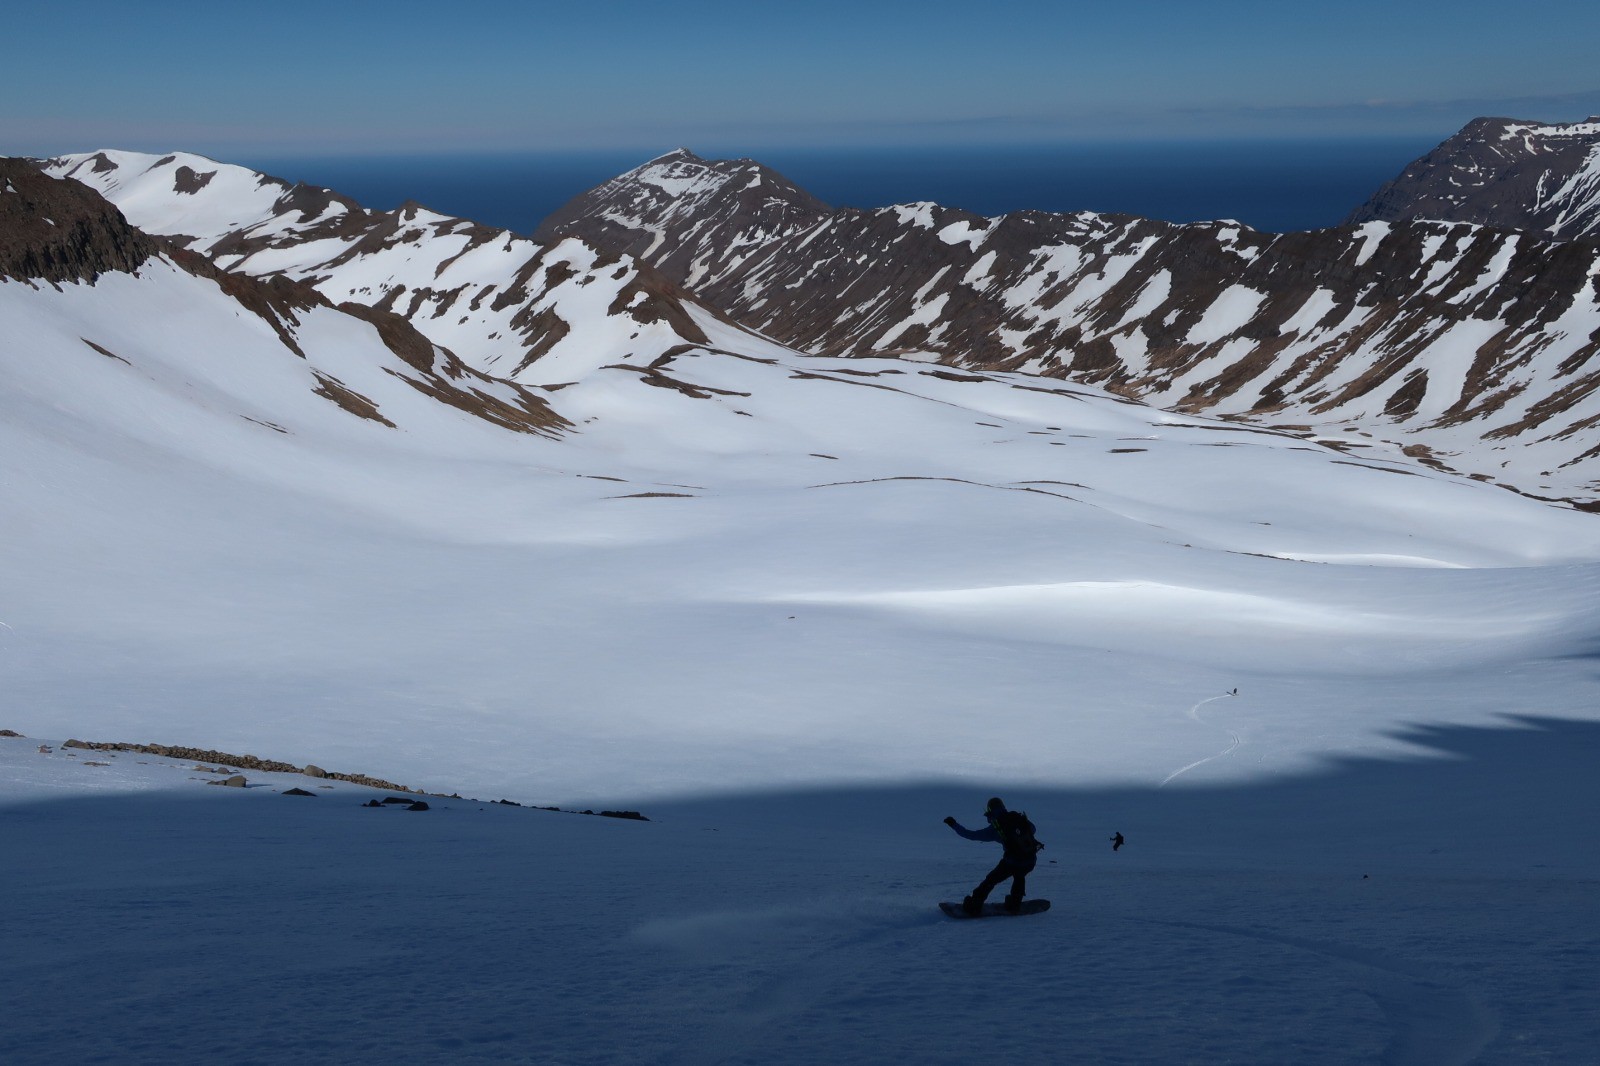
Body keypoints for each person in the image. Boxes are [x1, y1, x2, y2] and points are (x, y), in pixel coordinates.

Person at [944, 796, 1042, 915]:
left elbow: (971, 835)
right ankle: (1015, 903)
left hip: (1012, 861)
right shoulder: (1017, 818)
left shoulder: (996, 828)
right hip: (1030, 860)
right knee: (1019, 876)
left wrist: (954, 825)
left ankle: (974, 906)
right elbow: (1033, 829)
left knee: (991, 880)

######

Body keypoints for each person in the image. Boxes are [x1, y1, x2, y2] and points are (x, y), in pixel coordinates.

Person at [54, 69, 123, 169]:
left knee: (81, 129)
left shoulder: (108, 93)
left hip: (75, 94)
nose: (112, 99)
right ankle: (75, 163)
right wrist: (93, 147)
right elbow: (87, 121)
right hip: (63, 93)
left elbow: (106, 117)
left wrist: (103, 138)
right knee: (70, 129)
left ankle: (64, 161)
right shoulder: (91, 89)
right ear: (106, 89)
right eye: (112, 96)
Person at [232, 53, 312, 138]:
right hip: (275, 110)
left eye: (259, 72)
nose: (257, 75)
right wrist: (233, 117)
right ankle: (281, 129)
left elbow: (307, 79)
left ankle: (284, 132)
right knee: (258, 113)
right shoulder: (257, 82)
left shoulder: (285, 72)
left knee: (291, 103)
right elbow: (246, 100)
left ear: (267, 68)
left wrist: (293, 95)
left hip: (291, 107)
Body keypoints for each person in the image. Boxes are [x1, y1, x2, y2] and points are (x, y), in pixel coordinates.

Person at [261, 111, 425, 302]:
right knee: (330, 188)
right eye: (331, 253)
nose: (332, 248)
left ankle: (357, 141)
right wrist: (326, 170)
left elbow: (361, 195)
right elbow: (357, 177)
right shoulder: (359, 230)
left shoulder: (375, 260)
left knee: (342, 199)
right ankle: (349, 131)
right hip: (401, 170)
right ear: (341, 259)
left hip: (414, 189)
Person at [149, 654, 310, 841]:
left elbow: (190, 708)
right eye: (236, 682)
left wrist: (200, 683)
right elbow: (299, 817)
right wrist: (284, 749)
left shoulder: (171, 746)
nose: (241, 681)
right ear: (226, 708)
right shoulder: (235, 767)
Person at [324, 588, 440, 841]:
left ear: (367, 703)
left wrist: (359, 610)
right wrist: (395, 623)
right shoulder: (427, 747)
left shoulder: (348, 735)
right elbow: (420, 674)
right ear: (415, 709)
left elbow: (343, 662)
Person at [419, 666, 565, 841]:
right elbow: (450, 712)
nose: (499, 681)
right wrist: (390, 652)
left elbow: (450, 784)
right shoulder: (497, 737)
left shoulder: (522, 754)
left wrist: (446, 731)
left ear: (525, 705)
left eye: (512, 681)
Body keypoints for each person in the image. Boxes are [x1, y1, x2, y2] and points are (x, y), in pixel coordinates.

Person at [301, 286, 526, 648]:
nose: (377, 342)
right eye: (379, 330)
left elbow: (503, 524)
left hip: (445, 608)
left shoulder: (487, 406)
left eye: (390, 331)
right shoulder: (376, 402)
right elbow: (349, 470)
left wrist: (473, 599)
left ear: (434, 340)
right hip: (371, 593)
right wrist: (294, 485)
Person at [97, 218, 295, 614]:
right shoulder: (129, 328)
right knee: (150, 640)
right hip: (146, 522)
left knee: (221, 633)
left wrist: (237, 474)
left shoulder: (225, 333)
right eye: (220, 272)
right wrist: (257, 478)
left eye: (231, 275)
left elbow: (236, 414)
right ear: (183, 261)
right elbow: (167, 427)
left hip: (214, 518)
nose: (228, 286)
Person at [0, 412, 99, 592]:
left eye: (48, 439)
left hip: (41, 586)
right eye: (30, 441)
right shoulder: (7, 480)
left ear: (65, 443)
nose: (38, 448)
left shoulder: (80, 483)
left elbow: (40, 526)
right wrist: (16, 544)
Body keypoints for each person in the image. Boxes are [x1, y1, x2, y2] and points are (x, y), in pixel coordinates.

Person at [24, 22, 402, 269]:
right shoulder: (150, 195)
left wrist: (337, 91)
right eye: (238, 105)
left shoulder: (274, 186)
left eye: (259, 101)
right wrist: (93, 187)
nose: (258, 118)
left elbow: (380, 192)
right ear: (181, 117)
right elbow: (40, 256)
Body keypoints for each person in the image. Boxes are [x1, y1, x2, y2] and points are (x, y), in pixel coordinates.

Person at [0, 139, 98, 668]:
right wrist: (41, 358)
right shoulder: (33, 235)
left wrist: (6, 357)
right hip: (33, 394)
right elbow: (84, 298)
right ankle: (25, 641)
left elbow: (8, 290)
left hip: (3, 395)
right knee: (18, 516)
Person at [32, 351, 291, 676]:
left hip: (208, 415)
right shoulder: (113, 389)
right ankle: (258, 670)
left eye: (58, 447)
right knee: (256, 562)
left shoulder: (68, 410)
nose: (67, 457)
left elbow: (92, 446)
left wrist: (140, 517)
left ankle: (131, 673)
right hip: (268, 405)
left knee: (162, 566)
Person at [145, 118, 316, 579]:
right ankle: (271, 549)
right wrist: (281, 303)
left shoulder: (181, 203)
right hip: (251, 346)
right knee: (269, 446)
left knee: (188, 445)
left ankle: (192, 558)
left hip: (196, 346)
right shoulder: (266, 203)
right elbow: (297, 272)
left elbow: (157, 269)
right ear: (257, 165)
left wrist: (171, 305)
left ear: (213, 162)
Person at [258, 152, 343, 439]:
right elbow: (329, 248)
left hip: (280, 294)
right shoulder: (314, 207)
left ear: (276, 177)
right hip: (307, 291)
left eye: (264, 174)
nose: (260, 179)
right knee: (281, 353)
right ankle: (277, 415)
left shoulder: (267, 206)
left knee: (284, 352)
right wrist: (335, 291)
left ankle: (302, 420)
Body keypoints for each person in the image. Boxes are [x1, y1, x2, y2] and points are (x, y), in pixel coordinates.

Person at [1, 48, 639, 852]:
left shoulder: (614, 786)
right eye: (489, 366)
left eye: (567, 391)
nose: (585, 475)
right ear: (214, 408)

######

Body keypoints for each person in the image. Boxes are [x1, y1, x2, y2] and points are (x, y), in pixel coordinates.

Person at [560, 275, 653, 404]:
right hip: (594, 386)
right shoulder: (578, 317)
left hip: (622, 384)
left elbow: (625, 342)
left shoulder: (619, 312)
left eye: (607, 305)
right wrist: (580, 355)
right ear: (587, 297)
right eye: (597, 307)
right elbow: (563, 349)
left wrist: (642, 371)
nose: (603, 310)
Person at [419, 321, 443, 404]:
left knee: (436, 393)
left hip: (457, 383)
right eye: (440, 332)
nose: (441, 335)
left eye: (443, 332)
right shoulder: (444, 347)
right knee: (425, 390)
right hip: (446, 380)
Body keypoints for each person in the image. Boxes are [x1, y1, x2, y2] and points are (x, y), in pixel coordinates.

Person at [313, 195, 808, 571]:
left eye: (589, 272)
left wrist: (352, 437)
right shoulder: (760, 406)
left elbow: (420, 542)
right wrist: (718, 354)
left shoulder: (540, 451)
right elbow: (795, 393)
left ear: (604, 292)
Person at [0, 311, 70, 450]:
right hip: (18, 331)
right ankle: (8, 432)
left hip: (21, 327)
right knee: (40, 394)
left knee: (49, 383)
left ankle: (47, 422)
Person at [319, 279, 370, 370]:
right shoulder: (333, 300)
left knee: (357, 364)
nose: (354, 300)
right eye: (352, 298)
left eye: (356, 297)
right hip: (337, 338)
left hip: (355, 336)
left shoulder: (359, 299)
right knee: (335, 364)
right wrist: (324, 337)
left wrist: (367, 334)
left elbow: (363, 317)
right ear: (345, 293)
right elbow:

######

Please copy, exactly and with nothing else, the lines above beginning at the line that has "right knee: (256, 562)" and ending with the line that has "left ear: (213, 162)".

### Exercise answer
right knee: (256, 562)
left shoulder: (68, 410)
nose: (67, 457)
left elbow: (92, 446)
left wrist: (140, 517)
left ankle: (131, 673)
right hip: (268, 405)
left knee: (162, 566)
Person at [145, 118, 316, 579]:
right ankle: (271, 549)
right wrist: (281, 303)
left shoulder: (181, 203)
right hip: (251, 346)
right knee: (269, 446)
left knee: (188, 445)
left ankle: (192, 558)
left hip: (196, 346)
right shoulder: (266, 203)
right elbow: (297, 272)
left elbow: (157, 269)
right ear: (257, 165)
left wrist: (171, 305)
left ear: (213, 162)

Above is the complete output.